Het Uwv heeft zich in hoger beroep op het standpunt gesteld dat met de na het rapport van Elemans opgestelde FML van 28 maart 2013 en de daarbij door de bezwaarverzekeringsarts gegeven toelichting in het rapport van gelijke datum, de belastbaarheid van appellant juist is vastgesteld. Met verwijzing naar de rapporten van de bezwaararbeidsdeskundige van 9 april 2013, 25 juli 2013, 1 november 2013, 7 januari 2014 en 9 mei 2014 stelt het Uwv zich op het standpunt dat appellant geschikt is voor de functies van operator (Sbc-code 271122), parkeercontroleur (Sbc-code 342022) en teeltmedewerker plantenkwekerij (Sbc-code 111010).
4.1.
In hoger beroep heeft het Uwv zowel de medische als de arbeidskundige grondslag van het bestreden besluit opnieuw aangepast. Dit betekent dat appellant terecht is opgekomen tegen de aangevallen uitspraak. Beoordeeld zal worden tot welk gevolg dit leidt.
4.2.
De Raad verenigt zich met het standpunt van het Uwv dat in de FML van 28 maart 2013 de belastbaarheid van appellant op de datum in geding, 14 oktober 2011, juist is weergegeven. Uit de medische gegevens blijkt dat de verzekeringsarts en de bezwaarverzekeringsarts zorgvuldig onderzoek hebben gedaan. De bezwaarverzekeringsarts heeft in bezwaar de informatie van neuroloog A.M.H.G. van der Heijden-Montfroy van 28 april 2011 en
21 juli 2011 bij de beoordeling betrokken. Naar aanleiding van de later bekend geworden informatie van de revalidatiearts en de expertise van Elemans, heeft de bezwaarverzekeringsarts de FML aangescherpt. Elemans heeft op 14 mei 2013 gemeld ook rubriek 1.7 handelingstempo in de FML beperkt te achten, althans dit aannemelijk te achten, vanwege een vertraagd handelingstempo. In het rapport van 28 maart 2013 heeft de bezwaarverzekeringsarts vermeld dat uit de neurologische informatie blijkt dat er geen neurologische verklaring is voor spierklachten. Nu ook geen psychische onderbouwing aanwezig is, heeft de bezwaarverzekeringsarts zich op het standpunt gesteld dat sprake is van een andere interpretatie van dezelfde parameters. De Raad kan dit standpunt niet voor onjuist houden.
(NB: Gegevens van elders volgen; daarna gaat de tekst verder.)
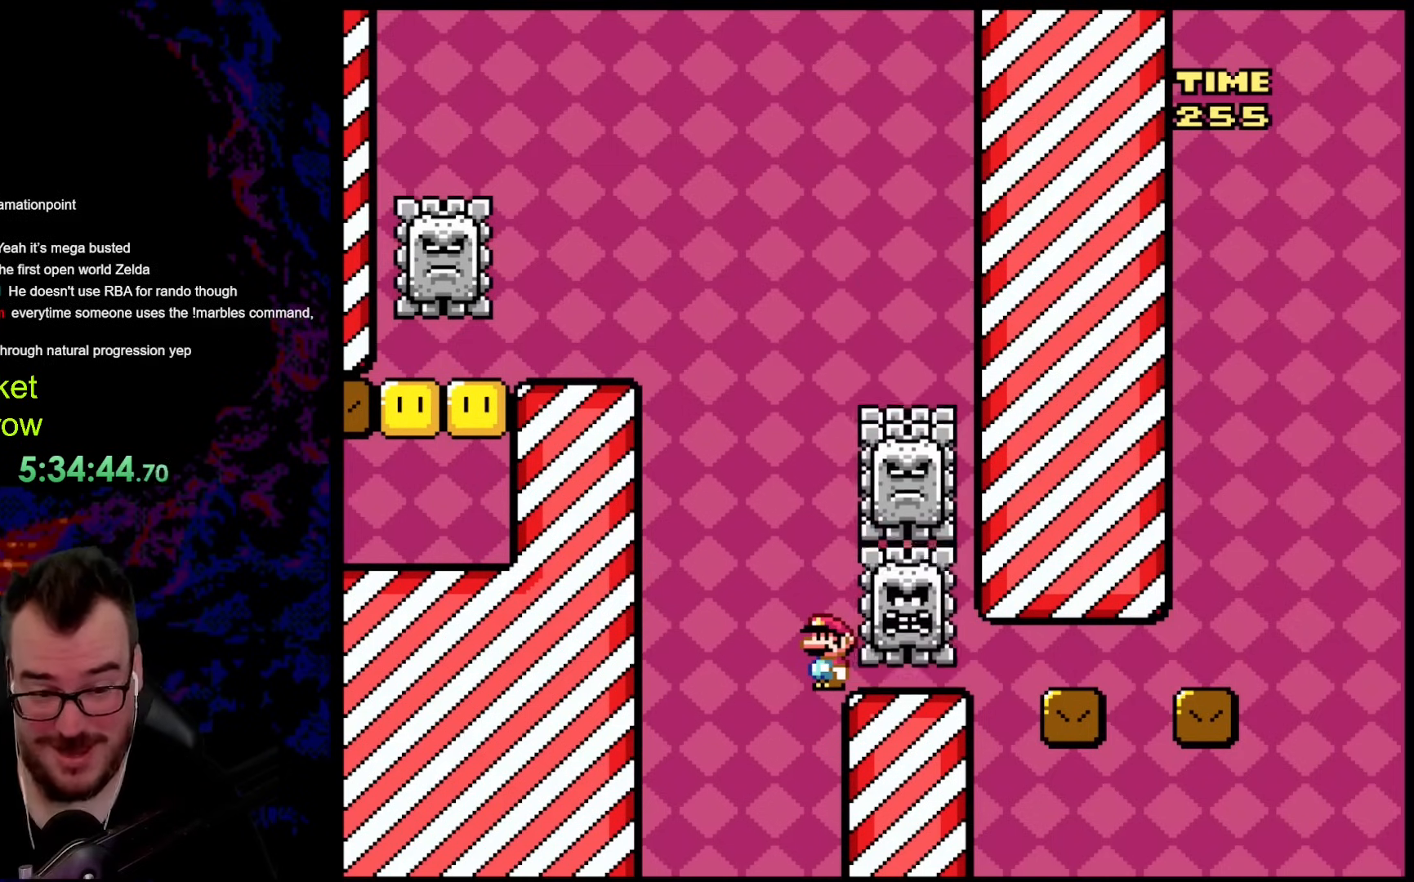
{"buttons": ["B", "Y"], "events": []}
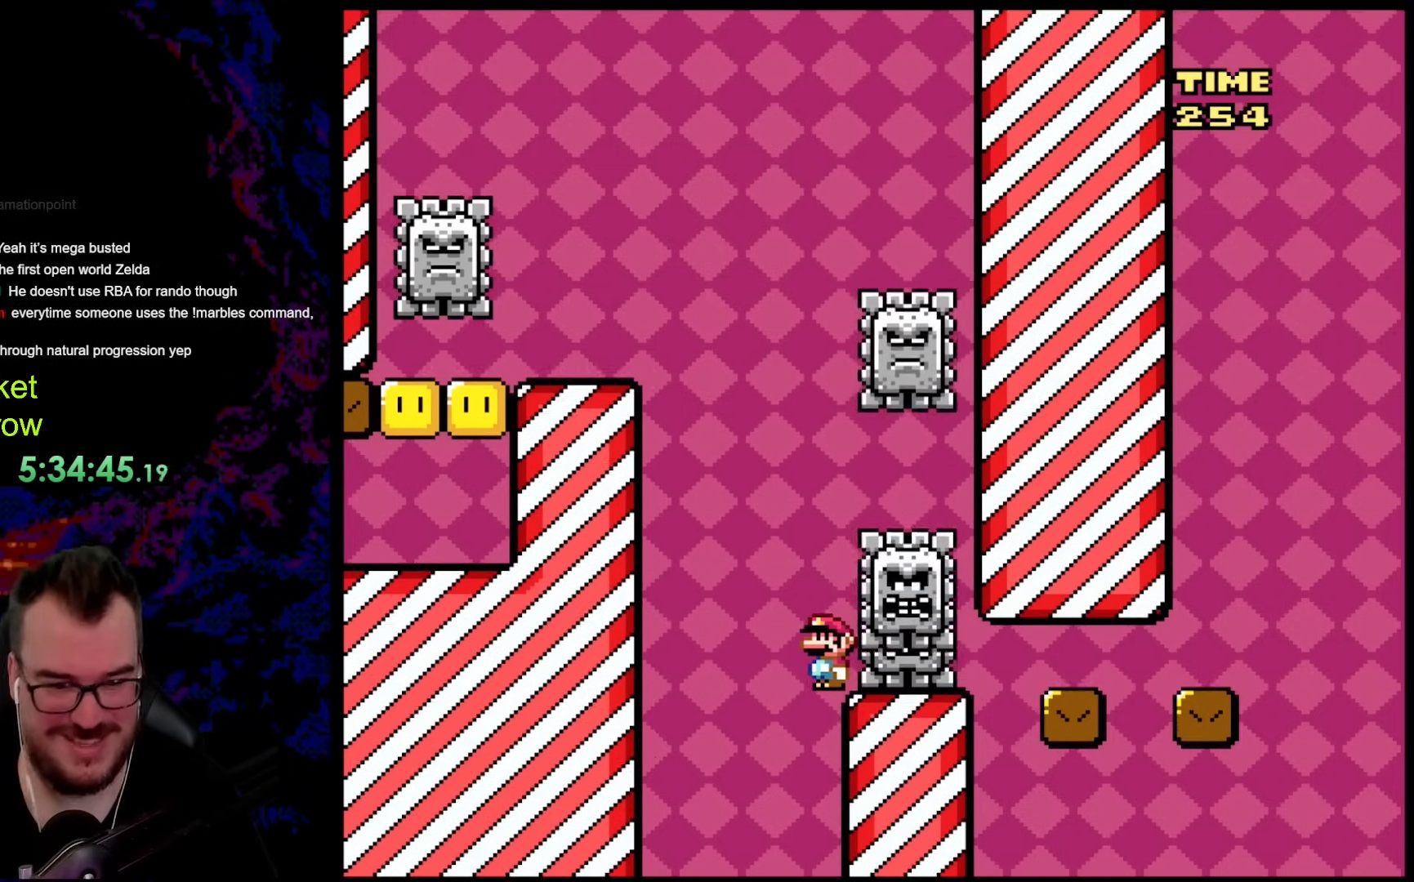
{"buttons": ["B", "Y"], "events": []}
Daarbij wordt opgemerkt dat ook registerarbeidsdeskundige Adriaansz op blz 7/8 van haar rapport van 21 mei/4 juni 2013 constateert dat medisch er sprake lijkt te zijn van een interpretatieverschil ten aanzien van rubriek 1.7 en 1.9 (handelingstempo en produktiepieken/deadlines) in de FML, waarbij de bezwaarverzekeringsarts het ene als beperking aangeeft en Elemans het andere.
4.3.1.
Uitgaande van de FML van 28 maart 2013 moet de functie operator passend worden geacht, zoals ook door Adriaansz in het rapport van 21 mei/4 juni 2013, blz 9 is geconcludeerd.
4.3.2.
Met betrekking tot de functie parkeercontroleur heeft de bezwaararbeidsdeskundige in het rapport van 25 juli 2013 afdoende toegelicht dat de vereiste hoofdbewegingen in de functie, gelet op de aspecten 4.17.1 en 5.8 in de FML, zoals in het rapport van de bezwaarverzekeringsarts van 28 maart 2013 toegelicht, de belastbaarheid van appellant niet overschrijden. Adriaansz stelt zich op het standpunt (rapport 21 mei/4 juni 2013, blz 9) dat sprake is van overschrijding van de toegestane hoofdbeweging en dat de overschrijding van
5
graden niet marginaal kan worden genoemd. Echter, reeds in het zojuist genoemde rapport van de bezwaarverzekeringsarts van 28 maart 2013 heeft deze bij het alsnog opnemen van de beperkingen op de aspecten 4.17 en 5.8 de rotatie en grenswaarden toegelicht, waarbij is aangegeven dat binnen de door het CBBS genoemde grenswaarden van onder meer 30 graden rotatie geen beperking geldt. Deze hantering van het CBBS kan volgens vaste rechtspraak
(zie bijvoorbeeld ECLI:NL:CRVB:2013:1646), die ervan uitgaat dat het CBBS systeem een ondersteunend systeem is dat bepaalde uitgangspunten en handvatten bevat voor de arbeidsongeschiktheidsbeoordeling door het Uwv, niet onjuist worden geacht. Gelet hierop, en in het licht van de nadere toelichting door de bezwaararbeidsdeskundige, na raadpleging van de arbeidskundig analist, kan de functie, anders dan Adriaansz stelt, als passend worden aangemerkt.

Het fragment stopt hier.